§ Problem details
Read the entries below and pull out each line with the string "tầng".

§ Dataset
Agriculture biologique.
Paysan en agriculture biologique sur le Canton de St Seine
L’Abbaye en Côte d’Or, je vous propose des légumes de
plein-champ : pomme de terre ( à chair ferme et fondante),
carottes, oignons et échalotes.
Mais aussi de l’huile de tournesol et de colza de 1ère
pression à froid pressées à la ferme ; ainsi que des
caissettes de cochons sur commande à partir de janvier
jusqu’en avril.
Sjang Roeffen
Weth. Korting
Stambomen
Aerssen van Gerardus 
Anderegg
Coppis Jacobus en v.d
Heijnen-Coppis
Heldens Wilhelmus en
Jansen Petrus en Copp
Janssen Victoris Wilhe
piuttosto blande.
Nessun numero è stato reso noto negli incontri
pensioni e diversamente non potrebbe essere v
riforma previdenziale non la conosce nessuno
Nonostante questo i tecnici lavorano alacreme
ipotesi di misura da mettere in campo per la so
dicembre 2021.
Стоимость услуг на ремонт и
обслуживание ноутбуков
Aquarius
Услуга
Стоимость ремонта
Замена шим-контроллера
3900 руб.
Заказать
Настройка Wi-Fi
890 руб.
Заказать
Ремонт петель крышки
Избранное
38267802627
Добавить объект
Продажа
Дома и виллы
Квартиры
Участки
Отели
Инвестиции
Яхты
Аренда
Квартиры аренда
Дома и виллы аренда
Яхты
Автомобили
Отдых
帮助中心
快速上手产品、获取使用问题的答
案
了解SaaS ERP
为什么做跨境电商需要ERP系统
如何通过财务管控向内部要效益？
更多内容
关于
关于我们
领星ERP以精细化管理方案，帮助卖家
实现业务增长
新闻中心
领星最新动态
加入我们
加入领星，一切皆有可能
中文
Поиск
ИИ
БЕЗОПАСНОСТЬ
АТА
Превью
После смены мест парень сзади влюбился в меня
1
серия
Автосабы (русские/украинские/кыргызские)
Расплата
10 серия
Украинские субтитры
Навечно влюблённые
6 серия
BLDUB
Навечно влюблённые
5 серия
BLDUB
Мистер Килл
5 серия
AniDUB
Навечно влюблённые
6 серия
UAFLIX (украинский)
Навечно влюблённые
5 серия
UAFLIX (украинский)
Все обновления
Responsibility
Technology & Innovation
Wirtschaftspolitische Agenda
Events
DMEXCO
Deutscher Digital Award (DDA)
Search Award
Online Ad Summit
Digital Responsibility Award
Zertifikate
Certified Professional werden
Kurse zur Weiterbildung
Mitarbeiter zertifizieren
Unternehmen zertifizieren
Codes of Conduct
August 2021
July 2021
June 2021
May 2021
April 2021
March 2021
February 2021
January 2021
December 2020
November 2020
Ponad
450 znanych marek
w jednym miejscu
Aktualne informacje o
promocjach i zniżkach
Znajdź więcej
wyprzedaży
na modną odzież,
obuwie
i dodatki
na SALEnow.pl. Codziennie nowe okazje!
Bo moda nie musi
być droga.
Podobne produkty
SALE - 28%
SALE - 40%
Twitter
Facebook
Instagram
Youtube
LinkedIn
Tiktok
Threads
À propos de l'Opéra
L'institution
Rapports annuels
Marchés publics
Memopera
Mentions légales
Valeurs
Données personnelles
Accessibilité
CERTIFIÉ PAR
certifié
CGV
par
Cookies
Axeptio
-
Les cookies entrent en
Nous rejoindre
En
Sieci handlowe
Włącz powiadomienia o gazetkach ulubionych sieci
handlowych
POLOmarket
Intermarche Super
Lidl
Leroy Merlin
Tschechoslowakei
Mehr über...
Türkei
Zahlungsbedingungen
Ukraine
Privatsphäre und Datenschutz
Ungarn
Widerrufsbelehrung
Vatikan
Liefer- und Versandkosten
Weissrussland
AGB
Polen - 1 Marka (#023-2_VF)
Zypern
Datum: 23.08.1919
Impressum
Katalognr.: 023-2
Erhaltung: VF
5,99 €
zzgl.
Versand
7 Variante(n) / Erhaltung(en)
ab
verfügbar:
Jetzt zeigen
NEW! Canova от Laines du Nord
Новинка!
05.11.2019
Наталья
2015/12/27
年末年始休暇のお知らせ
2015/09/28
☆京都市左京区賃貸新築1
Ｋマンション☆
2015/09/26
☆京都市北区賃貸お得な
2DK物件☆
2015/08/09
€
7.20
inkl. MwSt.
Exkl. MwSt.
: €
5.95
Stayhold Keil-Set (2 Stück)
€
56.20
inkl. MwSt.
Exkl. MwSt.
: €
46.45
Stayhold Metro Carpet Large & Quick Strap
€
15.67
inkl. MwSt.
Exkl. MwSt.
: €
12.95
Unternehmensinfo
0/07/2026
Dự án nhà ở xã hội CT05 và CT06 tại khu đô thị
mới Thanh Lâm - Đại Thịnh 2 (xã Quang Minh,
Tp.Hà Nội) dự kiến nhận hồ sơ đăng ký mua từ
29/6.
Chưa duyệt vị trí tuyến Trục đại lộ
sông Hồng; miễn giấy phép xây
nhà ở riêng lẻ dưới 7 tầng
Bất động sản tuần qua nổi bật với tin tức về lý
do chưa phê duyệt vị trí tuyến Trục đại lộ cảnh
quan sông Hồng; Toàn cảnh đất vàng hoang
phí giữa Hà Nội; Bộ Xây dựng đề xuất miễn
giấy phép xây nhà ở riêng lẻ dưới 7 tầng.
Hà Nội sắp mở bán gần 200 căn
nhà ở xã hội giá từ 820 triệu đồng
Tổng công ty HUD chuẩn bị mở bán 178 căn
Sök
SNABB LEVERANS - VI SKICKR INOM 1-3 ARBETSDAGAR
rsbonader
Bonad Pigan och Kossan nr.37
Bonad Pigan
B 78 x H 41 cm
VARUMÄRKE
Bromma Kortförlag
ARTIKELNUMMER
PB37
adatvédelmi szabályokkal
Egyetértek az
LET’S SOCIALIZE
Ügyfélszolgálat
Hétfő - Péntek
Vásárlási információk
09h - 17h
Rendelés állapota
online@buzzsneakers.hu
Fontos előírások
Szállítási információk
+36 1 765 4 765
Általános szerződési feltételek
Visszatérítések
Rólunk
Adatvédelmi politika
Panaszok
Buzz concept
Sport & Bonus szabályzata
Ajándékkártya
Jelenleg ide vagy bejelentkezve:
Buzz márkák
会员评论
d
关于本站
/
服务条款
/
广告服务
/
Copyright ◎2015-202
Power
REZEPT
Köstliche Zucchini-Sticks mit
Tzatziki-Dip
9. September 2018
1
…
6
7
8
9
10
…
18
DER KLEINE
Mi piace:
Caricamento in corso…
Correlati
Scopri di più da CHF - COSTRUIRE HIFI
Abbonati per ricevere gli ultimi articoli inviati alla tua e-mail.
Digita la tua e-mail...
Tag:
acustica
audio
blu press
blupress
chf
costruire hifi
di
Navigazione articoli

§ Result of the task
nhà ở riêng lẻ dưới 7 tầng
giấy phép xây nhà ở riêng lẻ dưới 7 tầng.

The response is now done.